[GIVEN RECORDS]

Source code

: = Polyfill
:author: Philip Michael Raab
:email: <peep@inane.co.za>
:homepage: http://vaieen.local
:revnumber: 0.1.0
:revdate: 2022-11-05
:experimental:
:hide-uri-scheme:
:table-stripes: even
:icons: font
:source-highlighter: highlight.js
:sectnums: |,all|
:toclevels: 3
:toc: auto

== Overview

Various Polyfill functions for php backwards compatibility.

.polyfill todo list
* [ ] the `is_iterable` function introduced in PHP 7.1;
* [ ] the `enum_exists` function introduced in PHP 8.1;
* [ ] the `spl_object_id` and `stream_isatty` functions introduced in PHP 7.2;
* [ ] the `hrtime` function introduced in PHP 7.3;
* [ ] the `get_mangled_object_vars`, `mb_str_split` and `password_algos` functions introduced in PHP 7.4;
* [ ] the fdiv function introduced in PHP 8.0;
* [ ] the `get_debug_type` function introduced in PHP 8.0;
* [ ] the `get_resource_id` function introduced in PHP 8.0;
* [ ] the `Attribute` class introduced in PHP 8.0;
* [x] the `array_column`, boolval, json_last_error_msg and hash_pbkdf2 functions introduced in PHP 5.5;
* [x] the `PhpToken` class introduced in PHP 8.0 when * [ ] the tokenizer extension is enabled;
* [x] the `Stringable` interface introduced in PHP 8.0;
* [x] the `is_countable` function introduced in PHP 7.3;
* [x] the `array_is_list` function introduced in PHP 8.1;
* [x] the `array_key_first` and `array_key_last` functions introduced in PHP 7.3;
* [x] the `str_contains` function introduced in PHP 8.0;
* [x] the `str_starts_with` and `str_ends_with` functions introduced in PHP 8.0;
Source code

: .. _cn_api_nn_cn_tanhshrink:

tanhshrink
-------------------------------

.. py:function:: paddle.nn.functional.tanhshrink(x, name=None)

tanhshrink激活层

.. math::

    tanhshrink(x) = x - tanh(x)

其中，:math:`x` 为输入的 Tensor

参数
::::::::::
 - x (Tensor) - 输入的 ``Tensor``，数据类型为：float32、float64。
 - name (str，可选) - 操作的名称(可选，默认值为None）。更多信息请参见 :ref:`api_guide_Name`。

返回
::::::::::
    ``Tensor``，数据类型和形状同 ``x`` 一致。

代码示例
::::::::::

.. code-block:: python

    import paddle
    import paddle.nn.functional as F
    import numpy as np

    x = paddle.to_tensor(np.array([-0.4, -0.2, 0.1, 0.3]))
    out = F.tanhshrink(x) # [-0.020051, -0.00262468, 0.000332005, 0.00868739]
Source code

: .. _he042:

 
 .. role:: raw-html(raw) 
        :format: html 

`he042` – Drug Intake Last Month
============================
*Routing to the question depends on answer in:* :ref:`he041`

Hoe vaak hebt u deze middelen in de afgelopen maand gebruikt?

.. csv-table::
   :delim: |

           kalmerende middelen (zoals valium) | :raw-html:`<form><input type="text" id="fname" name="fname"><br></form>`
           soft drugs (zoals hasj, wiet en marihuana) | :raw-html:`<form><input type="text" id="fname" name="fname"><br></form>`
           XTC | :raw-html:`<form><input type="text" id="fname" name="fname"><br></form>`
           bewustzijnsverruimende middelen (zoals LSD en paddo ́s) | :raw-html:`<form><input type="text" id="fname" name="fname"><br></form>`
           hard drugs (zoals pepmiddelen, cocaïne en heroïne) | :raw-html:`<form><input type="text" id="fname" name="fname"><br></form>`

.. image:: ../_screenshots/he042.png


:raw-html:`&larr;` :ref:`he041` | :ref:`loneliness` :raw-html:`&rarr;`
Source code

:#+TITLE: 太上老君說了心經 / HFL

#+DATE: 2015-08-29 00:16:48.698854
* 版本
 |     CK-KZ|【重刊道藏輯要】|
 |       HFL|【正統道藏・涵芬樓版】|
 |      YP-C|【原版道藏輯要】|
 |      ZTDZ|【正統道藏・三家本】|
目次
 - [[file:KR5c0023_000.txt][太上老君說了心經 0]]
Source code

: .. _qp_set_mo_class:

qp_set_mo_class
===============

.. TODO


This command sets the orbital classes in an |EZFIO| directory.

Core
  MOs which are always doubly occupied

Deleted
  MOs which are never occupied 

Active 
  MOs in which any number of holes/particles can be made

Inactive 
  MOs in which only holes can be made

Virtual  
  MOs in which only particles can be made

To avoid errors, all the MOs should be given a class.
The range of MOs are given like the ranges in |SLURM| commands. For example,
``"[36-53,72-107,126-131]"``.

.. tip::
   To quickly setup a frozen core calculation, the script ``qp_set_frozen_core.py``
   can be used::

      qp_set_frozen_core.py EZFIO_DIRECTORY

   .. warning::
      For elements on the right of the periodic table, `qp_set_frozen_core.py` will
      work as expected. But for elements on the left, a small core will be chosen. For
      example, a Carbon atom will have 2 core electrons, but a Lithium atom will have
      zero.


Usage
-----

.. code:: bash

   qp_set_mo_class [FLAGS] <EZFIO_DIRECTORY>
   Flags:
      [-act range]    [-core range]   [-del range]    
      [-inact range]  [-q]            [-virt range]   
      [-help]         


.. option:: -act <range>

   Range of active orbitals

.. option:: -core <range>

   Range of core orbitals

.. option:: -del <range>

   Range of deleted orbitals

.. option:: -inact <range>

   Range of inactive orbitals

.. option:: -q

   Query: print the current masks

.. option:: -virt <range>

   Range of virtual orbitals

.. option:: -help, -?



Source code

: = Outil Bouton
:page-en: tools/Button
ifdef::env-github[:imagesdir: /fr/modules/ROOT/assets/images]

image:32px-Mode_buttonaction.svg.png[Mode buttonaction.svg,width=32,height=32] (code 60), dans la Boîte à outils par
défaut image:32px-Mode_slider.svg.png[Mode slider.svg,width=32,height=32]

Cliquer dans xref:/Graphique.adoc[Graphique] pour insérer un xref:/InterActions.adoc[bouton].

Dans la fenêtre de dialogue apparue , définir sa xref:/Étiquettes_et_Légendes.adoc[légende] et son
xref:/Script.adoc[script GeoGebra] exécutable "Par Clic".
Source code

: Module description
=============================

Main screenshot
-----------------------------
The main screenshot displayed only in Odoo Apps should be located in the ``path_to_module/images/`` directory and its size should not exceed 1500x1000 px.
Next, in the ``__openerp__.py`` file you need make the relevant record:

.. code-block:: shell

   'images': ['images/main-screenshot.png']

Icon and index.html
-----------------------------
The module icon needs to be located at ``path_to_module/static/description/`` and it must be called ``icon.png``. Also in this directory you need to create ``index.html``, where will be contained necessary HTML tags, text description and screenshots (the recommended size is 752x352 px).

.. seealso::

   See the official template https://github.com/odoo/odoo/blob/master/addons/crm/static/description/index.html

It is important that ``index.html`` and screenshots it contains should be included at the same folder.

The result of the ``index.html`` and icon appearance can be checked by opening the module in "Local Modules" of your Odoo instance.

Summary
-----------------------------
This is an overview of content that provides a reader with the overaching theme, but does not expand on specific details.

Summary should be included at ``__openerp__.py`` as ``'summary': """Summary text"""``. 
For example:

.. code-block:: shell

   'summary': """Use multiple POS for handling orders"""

[/GIVEN RECORDS]

TASK INSTRUCTIONS:
Copy each line above that contains the string "included".

RESULT:
It is important that ``index.html`` and screenshots it contains should be included at the same folder.
Summary should be included at ``__openerp__.py`` as ``'summary': """Summary text"""``. 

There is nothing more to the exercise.